The eldest brother Patrick becomes a lawyer, the youngest Paul gains popularity in hockey but eventually marries early, fathers an imperfect child and becomes a farmer. Daphne chooses an odd path for the time and becomes a single mother of two daughters. Paul dies at an early age. Bill steps into his old age not very gracefully suffering with dementia but Margaret still keeps the family in control. As time passes the novel travels till 1997 and the nuclear family diverges yet keeps meeting together to share happy and sad times.

== Publication ==
The book was published by Harper Flamingo in Canada in 1999 and later by Henry Holt and Company in United States of America. It has ten chapters and is dedicated to poet Anne Szumigalski who had helped Burnard during her budding days in her literary career.

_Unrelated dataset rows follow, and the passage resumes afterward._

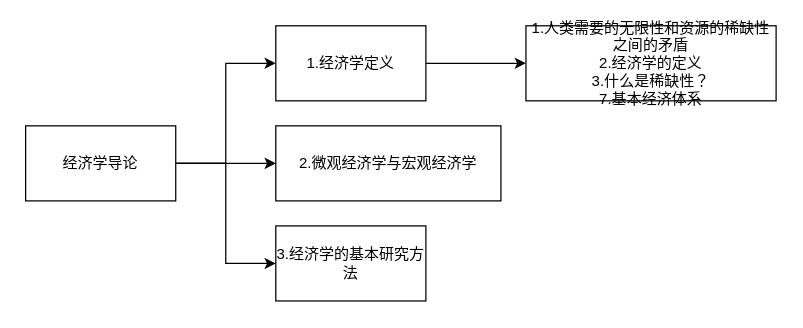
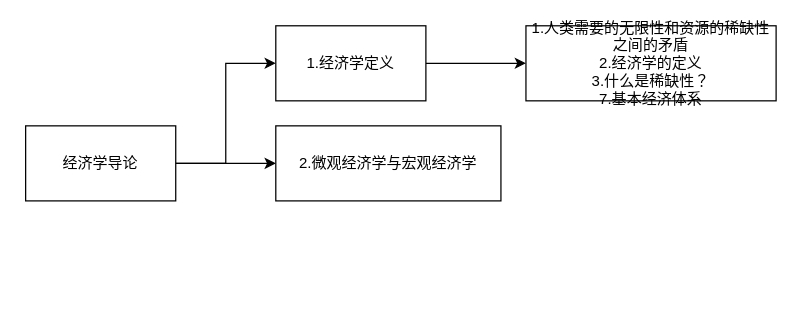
  <mxCell id="0" />
  <mxCell id="1" parent="0" />
  <mxCell id="2" value="" style="edgeStyle=orthogonalEdgeStyle;rounded=0;orthogonalLoop=1;jettySize=auto;html=1;entryX=0;entryY=0.5;entryDx=0;entryDy=0;" parent="1" source="5" target="7" edge="1"><mxGeometry relative="1" as="geometry" /></mxCell>
  <mxCell id="3" style="edgeStyle=orthogonalEdgeStyle;rounded=0;orthogonalLoop=1;jettySize=auto;html=1;entryX=0;entryY=0.5;entryDx=0;entryDy=0;" parent="1" source="5" target="9" edge="1"><mxGeometry relative="1" as="geometry" /></mxCell>
- <mxCell id="4" style="edgeStyle=orthogonalEdgeStyle;rounded=0;orthogonalLoop=1;jettySize=auto;html=1;entryX=0;entryY=0.5;entryDx=0;entryDy=0;" parent="1" source="5" target="8" edge="1"><mxGeometry relative="1" as="geometry" /></mxCell>
  <mxCell id="5" value="经济学导论" style="rounded=0;whiteSpace=wrap;html=1;" parent="1" vertex="1"><mxGeometry x="20" y="100" width="120" height="60" as="geometry" /></mxCell>
  <mxCell id="6" value="" style="edgeStyle=orthogonalEdgeStyle;rounded=0;orthogonalLoop=1;jettySize=auto;html=1;" parent="1" source="7" target="10" edge="1"><mxGeometry relative="1" as="geometry" /></mxCell>
  <mxCell id="7" value="1.经济学定义" style="rounded=0;whiteSpace=wrap;html=1;" parent="1" vertex="1"><mxGeometry x="220" y="20" width="120" height="60" as="geometry" /></mxCell>
- <mxCell id="8" value="3.经济学的基本研究方法" style="rounded=0;whiteSpace=wrap;html=1;" parent="1" vertex="1"><mxGeometry x="220" y="180" width="120" height="60" as="geometry" /></mxCell>
  <mxCell id="9" value="2.微观经济学与宏观经济学" style="rounded=0;whiteSpace=wrap;html=1;" parent="1" vertex="1"><mxGeometry x="220" y="100" width="180" height="60" as="geometry" /></mxCell>
  <mxCell id="10" value="&lt;div&gt;1.人类需要的无限性和资源的稀缺性之间的矛盾&lt;/div&gt;&lt;div&gt;2.经济学的定义&lt;/div&gt;&lt;div&gt;3.什么是稀缺性？&lt;/div&gt;&lt;div&gt;7.基本经济体系&lt;/div&gt;" style="rounded=0;whiteSpace=wrap;html=1;" parent="1" vertex="1"><mxGeometry x="420" y="20" width="200" height="60" as="geometry" /></mxCell>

Burnard said that the novel is about "the way I understand life to be". The minor character's names were based on friends of her own children. The book is edited by Phyllis Bruce and Jan Whitford was Burnard's agent for the publications. The novel narrates the story involving three generation and five houses with none of the characters talking in the first person. The novel was also published in United States, the United Kingdom, Germany, and in twelve other countries from 1999 to 2002.

== Reception and reviews ==
The book was Burnard's first novel. She had earlier independently published two award-winning short story collections Women of Influence (1988) and Casino & Other Stories (1994) and had also co-written other short story collections. The debut novel became a best-seller in Canada. The Buffalo & Erie County Public Library notes Burnard's "remarkable ability to probe the hidden, often disturbing landscapes of love and to illuminate the complexities of human experience". Macmillan Publishers in their review call it "[an] extraordinarily moving and beautifully crafted first novel". Canadian author Carol Shields called it a "finest novel published in some years in our country" and appreciated its grace, generosity, and humanity. Louisa Kamps reviewing the book for The New York Times writes that "Burnard's painstaking focus on seemingly mundane details makes the events that shape her characters' lives not only believable but also somehow bigger than the moment, universally true." Valerie Ryan of The Seattle Times compared the simplicity of the narrative with American author Howard Norman's notable novel The Bird Artist. Kirkus Reviews compliment the character setting of the family members who "respond gallantly to love, death, and life's unexpected assaults on family happiness". Publishers Weekly notes the grace with which the "traditional generational saga" unfolds. Library Journal Review mentions of the title of the novel that "it isn't really a book about a house and has something to say about its solidity and graceful prose." Janice Harayda of The Baltimore Sun criticizes the novel for falling below the best work of "estimate writers" of Canada like Alice Munro, Margaret Atwood, and Michael Ondaatje and complains that the novel does a biased stand with Canadians over Americans in its 1970s narrative.

== Awards ==
Burnard won the Scotiabank Giller Prize for this debut novel. The jury for the award were anthologist and novelist Alberto Manguel, businesswoman and philanthropist Judith Mappin, and novelist Nino Ricci. Burnard was nominated for the award along with Timothy Findley (Pilgrim), Anne Hébert (Am I Disturbing You?), Nancy Huston (The Mark of the Angel), and David Macfarlane (Summer Gone). The prize included a cash remuneration of $25,000 and she thanked her editor Bruce and agent Whitford in the award's acceptance speech by saying, "We are three middle-aged women with grey hair and it's not a bad thing to be." The citation for the award reads that "[Burnard] imbues the apparently ordinary lives of her characters with an integrity and a depth of emotion that in the end make them unforgettable" and also mentions that "the novel gives us the sweep of whole lives lived so that we come away with what feels like wisdom, a sense of the moments that truly give value and meaning to a life."